In Jones v. Ford Motor Co., No. 22-35447, 2023 WL 7097365 (9th Cir. Oct. 27, 2023), the Court of Appeals for the 9th Circuit affirmed dismissal of a privacy class action due to absence of standing. In Jones, the Owner of a vehicle equipped with “infotainment” system that automatically downloaded, copied, and indefinitely stored the call logs and text messages of any cellphone connected to it, and person with whom owner exchanged private text messages before owner had connected his cellphone to his vehicle’s on-board infotainment system, brought putative class action in state court against vehicle’s manufacturer alleging manufacturer made unlawful recordings of their private communications in violation of the Washington Privacy Act (WPA). Following removal, the United States District Court for the Western District of Washington, David G. Estudillo, J., 2022 WL 1423646, granted manufacturer’s motion to dismiss. Plaintiffs appealed. The Court of Appeals held that: (1) the complaint alleged violation of substantive privacy right under the WPA, and thus plausibly articulated an Article III injury, as required to have standing; but (2) the complaint failed to allege an injury to plaintiffs’ business, person, or reputation, and thus failed to state a claim; and (3) invasion of privacy, without more, is insufficient to meet the statutory injury requirements for WPA claim.
The Court of Appeals found plausible standing under Article III, but absence of injury to substantiate a claim under Washington’s WPA.

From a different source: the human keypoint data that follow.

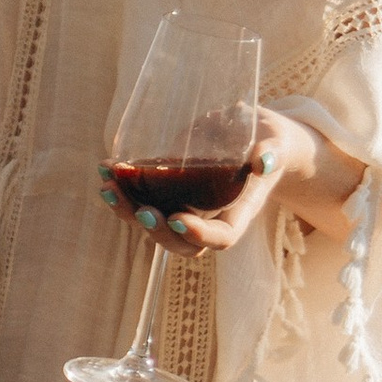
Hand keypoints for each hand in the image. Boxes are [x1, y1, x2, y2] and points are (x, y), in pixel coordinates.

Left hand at [100, 105, 360, 257]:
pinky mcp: (170, 192)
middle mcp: (209, 217)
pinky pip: (142, 198)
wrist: (256, 138)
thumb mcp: (275, 142)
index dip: (200, 234)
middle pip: (181, 243)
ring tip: (107, 186)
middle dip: (157, 230)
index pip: (222, 238)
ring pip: (154, 223)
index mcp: (239, 213)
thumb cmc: (270, 141)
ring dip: (127, 209)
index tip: (180, 219)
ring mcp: (187, 206)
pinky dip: (122, 187)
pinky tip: (106, 168)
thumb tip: (264, 160)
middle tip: (141, 209)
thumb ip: (271, 153)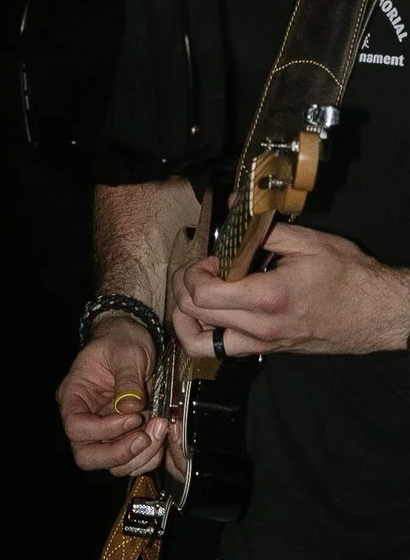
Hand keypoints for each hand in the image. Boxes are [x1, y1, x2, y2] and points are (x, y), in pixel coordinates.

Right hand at [55, 330, 166, 478]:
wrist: (132, 338)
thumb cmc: (121, 341)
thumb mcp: (126, 353)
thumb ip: (128, 379)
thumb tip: (131, 408)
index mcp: (74, 396)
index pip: (76, 427)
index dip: (104, 430)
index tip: (133, 417)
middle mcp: (85, 418)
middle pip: (87, 456)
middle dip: (119, 453)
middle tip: (145, 436)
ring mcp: (104, 431)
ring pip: (113, 464)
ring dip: (139, 455)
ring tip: (159, 428)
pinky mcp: (124, 436)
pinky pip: (132, 460)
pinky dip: (148, 456)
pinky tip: (161, 434)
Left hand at [172, 223, 409, 360]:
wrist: (375, 312)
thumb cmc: (349, 277)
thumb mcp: (307, 242)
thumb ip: (262, 230)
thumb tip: (233, 210)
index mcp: (268, 298)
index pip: (203, 294)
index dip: (194, 271)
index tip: (209, 257)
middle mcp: (260, 327)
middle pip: (192, 315)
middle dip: (184, 286)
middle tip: (199, 269)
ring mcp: (262, 343)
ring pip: (198, 342)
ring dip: (185, 316)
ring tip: (195, 294)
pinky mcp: (266, 350)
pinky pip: (221, 350)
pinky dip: (205, 332)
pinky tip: (211, 312)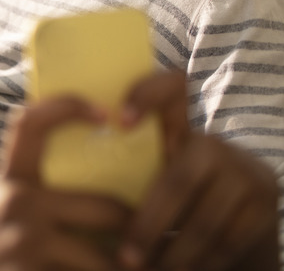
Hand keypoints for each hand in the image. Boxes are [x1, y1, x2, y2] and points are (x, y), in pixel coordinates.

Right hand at [0, 98, 131, 270]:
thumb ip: (30, 196)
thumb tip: (91, 187)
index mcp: (8, 182)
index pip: (29, 123)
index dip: (66, 105)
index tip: (102, 111)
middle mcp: (17, 205)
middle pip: (106, 206)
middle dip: (133, 228)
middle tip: (143, 238)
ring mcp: (26, 243)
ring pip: (105, 258)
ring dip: (116, 268)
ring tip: (124, 266)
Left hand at [119, 72, 278, 270]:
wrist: (242, 235)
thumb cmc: (175, 208)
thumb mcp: (155, 181)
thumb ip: (129, 170)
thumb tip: (76, 186)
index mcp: (179, 129)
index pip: (171, 87)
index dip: (147, 93)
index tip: (121, 122)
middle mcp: (214, 143)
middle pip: (176, 182)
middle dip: (146, 226)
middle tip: (124, 257)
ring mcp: (246, 171)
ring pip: (201, 222)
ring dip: (171, 256)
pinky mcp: (266, 202)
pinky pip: (226, 242)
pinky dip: (198, 265)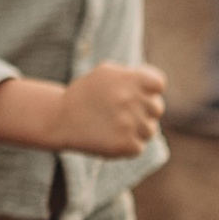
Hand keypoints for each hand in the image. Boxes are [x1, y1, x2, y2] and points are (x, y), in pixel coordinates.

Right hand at [52, 60, 167, 157]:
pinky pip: (139, 147)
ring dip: (138, 129)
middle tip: (125, 113)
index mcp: (130, 79)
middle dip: (144, 110)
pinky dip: (128, 145)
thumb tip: (157, 86)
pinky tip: (112, 137)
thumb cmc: (86, 94)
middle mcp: (131, 100)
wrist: (60, 118)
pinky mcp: (123, 145)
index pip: (158, 85)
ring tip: (118, 126)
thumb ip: (133, 76)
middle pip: (157, 108)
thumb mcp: (106, 73)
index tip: (140, 95)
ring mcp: (129, 123)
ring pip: (150, 130)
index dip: (151, 91)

Here, the complaint alleges that the vehicle’s system downloads all text messages and call logs from Plaintiffs’ cellphones as soon as they are connected. The complaint also alleges that the infotainment system permanently stores the private communications without Plaintiffs’ knowledge or consent. At the pleading stage, those allegations plausibly articulate an Article III injury because they claim violation of a substantive privacy right. See Eichenberger, 876 F.3d at 983. Whether Plaintiffs “will be successful on the merits in [this] suit against [Ford] does not affect whether [they have] standing to pursue such a suit.” Iten v. Los Angeles, 81 F.4th 979, 990 (9th Cir. 2023) (citation omitted). Article III standing is thus satisfied, and the district court properly retained jurisdiction to hear this case. . . .To bring a claim under the WPA, a plaintiff must show that “a violation of [the WPA] has injured his or her business, his or her person, or his or her reputation. A person so injured shall be entitled to actual damages … or liquidated damages.” WASH. REV. CODE § 9.73.060. On appeal, Plaintiffs claim that a violation of the WPA itself is an invasion of privacy that constitutes remediable injury. But the statutory text does not support their interpretation.
10It is well established that “[s]tatutes must be interpreted and construed so that all the language used is given effect, with no portion rendered meaningless or superfluous.” Whatcom Cnty. v. City of Bellingham, 128 Wash.2d 537, 909 P.2d 1303, 1308 (1996) (en banc); see also Corley v. United States, 556 U.S. 303, 314, 129 S.Ct. 1558, 173 L.Ed.2d 443 (2009). If Plaintiffs’ understanding of the statute were sufficient to establish a claim, WPA Section 9.73.060 would be surplusage because a violation of the statute alone, without more, would automatically satisfy an injury to the person. Yet, the statute expressly requires an injury to one’s business, person, or reputation. We find it difficult to believe Washington intended such a redundant outcome.
This issue has been percolating through district courts in our circuit, and they have reached the same conclusion. See, e.g., Brinkley v. Monterey Fin. Servs., LLC, 340 F. Supp. 3d 1036, 1044–45 & n.3 (S.D. Cal. 2018) (finding that the invasion of privacy inherent in the unauthorized recording of an individual’s conversation, without more, is insufficient to meet the Section 9.73.060 injury requirement); Russo v. Microsoft Corp., No. 4:20-cv-04818-YGR, 2021 WL 2688850, at *3 n.3 (N.D. Cal. June 30, 2021) (finding that the WPA’s cause of action applies only to those claiming that a violation has injured business, person, or reputation). We embrace this analysis and hold that an invasion of privacy, without more, is insufficient to meet the statutory injury requirements of Section 9.73.060. To succeed at the pleading stage of a WPA claim, Plaintiffs must allege an injury to “his or her business, his or her person, or his or her reputation.” WASH. REV. CODE § 9.73.060. Plaintiffs failed to do so here.1 We note that Plaintiffs were given an opportunity to amend their complaint but declined to do so.